• WORK TASK: Copy the lines from the one holding "30: (714, 110)" through the one holding "35: (559, 88)", inclusive, replacing "(707, 180)" with "(707, 181)" and keeping everything else the same. Leave the pictures out of your answer.

Recorded data:
=======

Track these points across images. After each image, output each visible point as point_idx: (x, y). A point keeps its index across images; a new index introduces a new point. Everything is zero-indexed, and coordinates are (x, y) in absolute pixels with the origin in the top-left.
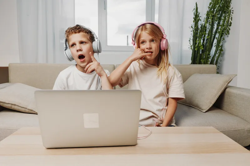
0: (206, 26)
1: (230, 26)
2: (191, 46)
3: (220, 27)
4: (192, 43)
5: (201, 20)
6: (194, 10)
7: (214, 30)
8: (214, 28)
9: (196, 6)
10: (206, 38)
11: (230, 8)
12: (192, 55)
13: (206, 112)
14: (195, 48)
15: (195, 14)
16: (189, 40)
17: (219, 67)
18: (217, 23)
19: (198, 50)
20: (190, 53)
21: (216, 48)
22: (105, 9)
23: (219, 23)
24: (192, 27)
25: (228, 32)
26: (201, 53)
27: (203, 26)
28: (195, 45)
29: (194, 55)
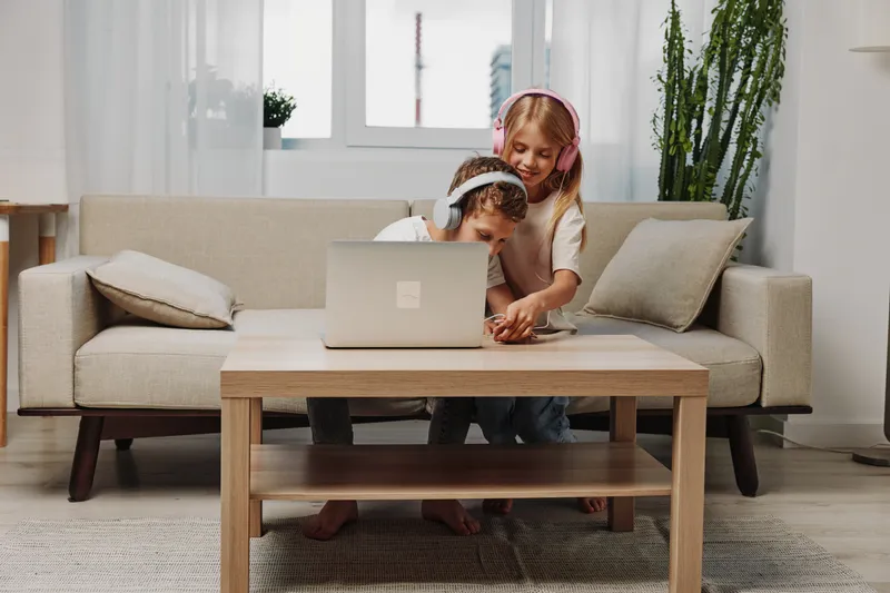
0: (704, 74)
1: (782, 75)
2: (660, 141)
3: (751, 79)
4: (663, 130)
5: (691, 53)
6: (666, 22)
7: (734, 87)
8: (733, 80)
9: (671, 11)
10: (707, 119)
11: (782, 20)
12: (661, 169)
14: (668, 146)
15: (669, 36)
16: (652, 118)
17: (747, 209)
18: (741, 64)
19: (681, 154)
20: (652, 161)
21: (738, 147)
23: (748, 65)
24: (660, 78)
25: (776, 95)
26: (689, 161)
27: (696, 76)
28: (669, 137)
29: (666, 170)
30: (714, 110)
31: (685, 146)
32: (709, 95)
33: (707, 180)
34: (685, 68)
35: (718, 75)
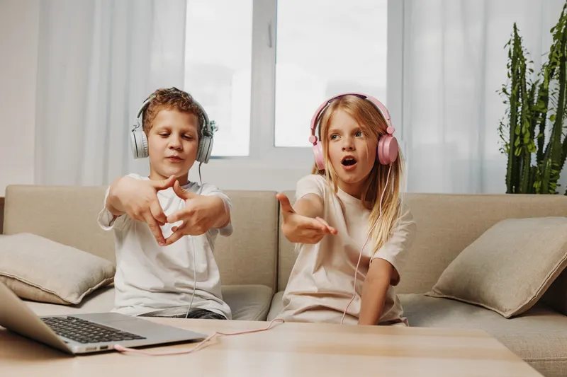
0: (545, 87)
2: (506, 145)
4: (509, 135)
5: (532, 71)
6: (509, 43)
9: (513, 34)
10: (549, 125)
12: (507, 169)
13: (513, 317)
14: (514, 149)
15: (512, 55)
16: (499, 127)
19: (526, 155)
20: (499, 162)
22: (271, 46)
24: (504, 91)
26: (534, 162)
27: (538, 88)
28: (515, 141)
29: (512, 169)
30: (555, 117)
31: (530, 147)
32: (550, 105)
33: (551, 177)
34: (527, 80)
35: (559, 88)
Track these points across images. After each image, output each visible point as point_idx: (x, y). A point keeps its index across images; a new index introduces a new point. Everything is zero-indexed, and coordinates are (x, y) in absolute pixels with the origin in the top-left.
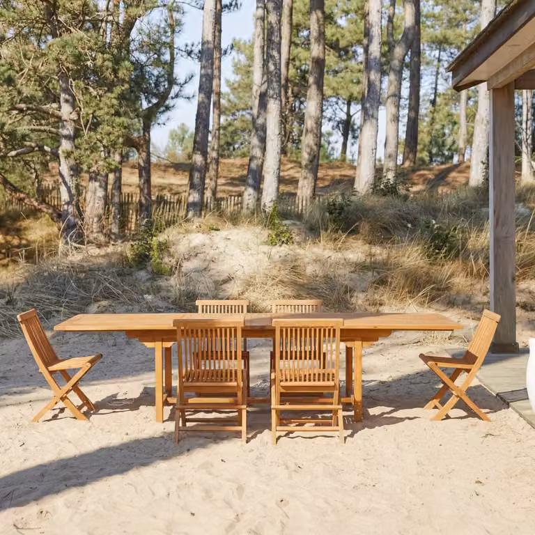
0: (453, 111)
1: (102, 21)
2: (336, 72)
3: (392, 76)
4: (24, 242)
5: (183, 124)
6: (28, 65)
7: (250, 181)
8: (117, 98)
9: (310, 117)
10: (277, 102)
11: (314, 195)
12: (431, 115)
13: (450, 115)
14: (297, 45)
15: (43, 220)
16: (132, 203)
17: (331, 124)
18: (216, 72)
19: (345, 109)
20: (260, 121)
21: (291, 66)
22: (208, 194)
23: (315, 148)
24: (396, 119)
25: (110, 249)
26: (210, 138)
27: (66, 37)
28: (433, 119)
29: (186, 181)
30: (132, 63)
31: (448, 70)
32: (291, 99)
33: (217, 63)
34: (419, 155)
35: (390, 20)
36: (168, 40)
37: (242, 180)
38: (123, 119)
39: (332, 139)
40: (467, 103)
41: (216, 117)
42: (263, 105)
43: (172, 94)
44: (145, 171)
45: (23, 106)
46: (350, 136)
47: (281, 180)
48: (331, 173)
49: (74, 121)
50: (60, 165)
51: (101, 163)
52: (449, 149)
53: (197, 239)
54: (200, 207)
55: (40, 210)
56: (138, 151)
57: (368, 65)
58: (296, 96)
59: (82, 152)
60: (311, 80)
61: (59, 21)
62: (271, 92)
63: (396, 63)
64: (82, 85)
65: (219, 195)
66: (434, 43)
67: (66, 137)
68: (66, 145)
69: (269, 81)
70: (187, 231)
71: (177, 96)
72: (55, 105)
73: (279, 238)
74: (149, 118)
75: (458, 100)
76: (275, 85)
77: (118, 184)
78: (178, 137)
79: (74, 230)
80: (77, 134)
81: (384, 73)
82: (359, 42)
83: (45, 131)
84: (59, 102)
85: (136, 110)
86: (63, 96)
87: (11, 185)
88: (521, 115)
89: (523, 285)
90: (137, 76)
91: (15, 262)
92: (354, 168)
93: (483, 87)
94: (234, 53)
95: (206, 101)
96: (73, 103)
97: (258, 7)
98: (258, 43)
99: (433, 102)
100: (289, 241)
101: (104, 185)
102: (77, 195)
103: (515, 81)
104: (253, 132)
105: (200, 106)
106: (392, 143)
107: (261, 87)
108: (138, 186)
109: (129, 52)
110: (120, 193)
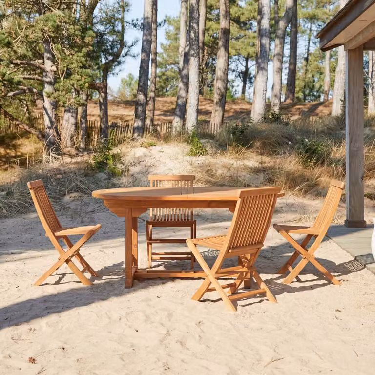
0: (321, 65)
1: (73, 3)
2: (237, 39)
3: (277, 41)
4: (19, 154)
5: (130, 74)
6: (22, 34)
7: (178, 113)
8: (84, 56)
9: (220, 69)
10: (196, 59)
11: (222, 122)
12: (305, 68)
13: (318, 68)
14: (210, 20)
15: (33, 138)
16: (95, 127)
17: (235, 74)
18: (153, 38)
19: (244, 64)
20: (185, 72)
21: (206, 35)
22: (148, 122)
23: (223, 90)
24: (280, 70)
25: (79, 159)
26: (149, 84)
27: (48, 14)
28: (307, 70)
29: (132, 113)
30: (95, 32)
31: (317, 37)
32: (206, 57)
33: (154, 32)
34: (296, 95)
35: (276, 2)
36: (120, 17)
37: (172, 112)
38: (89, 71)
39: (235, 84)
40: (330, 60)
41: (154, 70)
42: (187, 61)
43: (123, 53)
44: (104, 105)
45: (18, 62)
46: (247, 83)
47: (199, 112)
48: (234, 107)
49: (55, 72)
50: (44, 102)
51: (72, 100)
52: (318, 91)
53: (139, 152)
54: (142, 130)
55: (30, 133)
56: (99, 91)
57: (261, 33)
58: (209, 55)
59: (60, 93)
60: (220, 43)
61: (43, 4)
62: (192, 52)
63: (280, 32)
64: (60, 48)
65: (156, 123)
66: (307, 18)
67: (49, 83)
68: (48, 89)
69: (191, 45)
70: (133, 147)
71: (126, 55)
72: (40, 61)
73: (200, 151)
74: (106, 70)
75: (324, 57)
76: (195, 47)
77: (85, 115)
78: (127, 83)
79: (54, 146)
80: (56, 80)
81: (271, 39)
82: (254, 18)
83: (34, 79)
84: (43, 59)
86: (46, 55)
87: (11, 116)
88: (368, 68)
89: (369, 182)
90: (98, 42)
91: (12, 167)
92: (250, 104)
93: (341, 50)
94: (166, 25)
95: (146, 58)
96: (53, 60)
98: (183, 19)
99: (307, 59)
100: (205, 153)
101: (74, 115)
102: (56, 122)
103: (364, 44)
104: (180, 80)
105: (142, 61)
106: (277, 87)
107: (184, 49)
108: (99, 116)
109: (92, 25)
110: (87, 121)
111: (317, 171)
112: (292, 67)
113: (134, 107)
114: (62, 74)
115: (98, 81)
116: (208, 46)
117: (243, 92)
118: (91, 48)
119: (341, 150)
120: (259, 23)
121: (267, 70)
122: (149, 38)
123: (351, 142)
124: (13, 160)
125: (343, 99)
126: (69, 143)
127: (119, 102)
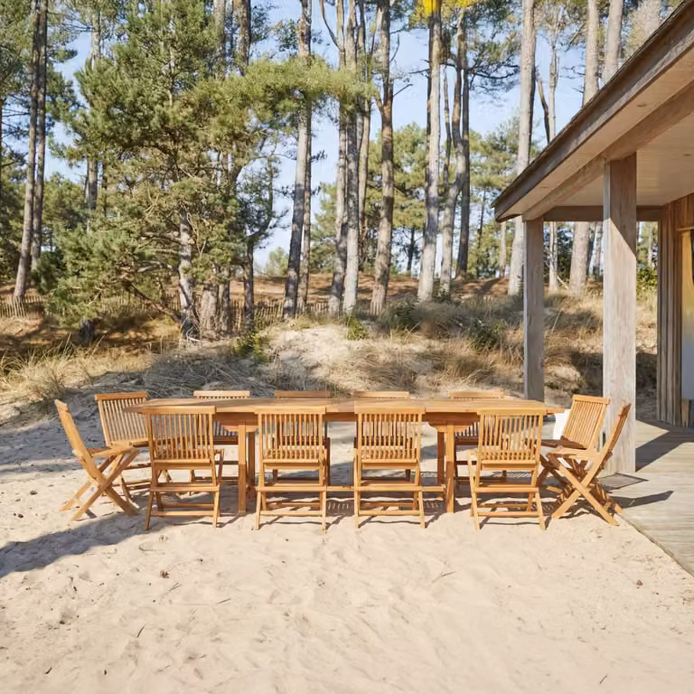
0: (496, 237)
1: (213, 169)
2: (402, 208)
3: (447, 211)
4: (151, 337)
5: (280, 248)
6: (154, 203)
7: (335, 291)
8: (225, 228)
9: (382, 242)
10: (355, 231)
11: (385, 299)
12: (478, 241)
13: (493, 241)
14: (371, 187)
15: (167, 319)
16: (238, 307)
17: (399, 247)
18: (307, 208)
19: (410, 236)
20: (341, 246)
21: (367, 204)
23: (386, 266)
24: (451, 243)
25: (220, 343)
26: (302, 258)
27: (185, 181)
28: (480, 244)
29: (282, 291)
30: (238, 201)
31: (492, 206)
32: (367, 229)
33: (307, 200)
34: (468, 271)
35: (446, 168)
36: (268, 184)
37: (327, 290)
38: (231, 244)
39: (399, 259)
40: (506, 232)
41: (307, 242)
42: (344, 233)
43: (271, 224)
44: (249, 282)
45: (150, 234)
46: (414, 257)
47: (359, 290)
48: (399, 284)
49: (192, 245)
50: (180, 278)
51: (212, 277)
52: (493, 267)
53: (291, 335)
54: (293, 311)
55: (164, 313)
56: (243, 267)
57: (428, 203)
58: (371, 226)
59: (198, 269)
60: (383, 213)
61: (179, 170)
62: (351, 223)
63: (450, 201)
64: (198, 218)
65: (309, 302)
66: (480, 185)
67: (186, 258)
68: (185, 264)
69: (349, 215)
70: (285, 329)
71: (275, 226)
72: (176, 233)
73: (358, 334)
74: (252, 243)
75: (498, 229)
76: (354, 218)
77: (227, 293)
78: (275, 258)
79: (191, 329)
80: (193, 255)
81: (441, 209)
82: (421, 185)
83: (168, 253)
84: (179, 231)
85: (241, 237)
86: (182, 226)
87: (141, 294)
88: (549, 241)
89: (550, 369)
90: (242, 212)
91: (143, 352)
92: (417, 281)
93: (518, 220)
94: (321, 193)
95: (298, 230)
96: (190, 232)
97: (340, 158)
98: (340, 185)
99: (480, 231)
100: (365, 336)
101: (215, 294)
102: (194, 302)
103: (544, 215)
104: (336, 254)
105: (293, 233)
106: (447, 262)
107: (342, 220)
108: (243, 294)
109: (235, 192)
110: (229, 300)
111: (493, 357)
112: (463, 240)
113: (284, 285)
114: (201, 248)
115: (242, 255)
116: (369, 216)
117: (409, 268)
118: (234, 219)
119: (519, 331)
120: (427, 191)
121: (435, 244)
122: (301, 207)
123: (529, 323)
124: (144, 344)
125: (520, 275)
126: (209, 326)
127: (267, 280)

=======

• RESPONSE BELOW:
30: (714, 110)
31: (685, 146)
32: (709, 95)
33: (707, 181)
34: (685, 68)
35: (718, 75)
0: (545, 87)
2: (506, 145)
4: (509, 135)
5: (532, 71)
6: (509, 43)
9: (513, 34)
10: (549, 125)
12: (507, 169)
13: (513, 317)
14: (514, 149)
15: (512, 55)
16: (499, 127)
19: (526, 155)
20: (499, 162)
22: (271, 46)
24: (504, 91)
26: (534, 162)
27: (538, 88)
28: (515, 141)
29: (512, 169)
30: (555, 117)
31: (530, 147)
32: (550, 105)
33: (551, 177)
34: (527, 80)
35: (559, 88)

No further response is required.